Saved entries
================================
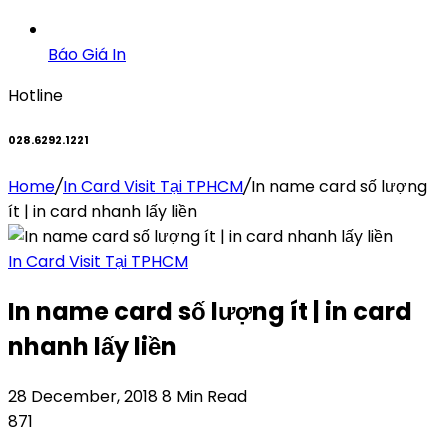
Báo Giá In
Hotline
028.6292.1221
Home
/
In Card Visit Tại TPHCM
/
In name card số lượng
ít | in card nhanh lấy liền
In Card Visit Tại TPHCM
In name card số lượng ít | in card
nhanh lấy liền
28 December, 2018
8 Min Read
871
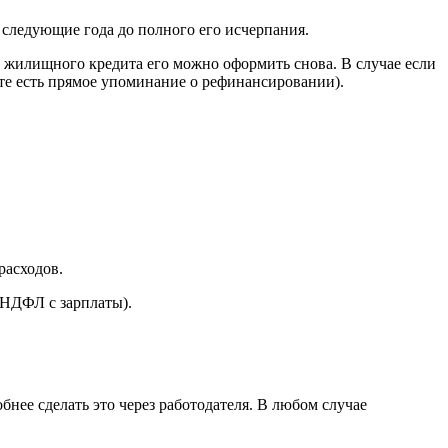
 следующие года до полного его исчерпания.
го жилищного кредита его можно оформить снова. В случае если
нте есть прямое упоминание о рефинансировании).
расходов.
 НДФЛ с зарплаты).
бнее сделать это через работодателя. В любом случае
================================
**WORK REQUEST:**
Rewrite the text of the data above with every "In Card Visit Tại TPHCM" changed to "In Danh Thiếp Tại TPHCM" and all else kept as is. Don't include the pictures.

**SOLUTION FOR THIS TASK:**
Báo Giá In
Hotline
028.6292.1221
Home
/
In Danh Thiếp Tại TPHCM
/
In name card số lượng
ít | in card nhanh lấy liền
In Danh Thiếp Tại TPHCM
In name card số lượng ít | in card
nhanh lấy liền
28 December, 2018
8 Min Read
871
 следующие года до полного его исчерпания.
го жилищного кредита его можно оформить снова. В случае если
нте есть прямое упоминание о рефинансировании).
расходов.
 НДФЛ с зарплаты).
бнее сделать это через работодателя. В любом случае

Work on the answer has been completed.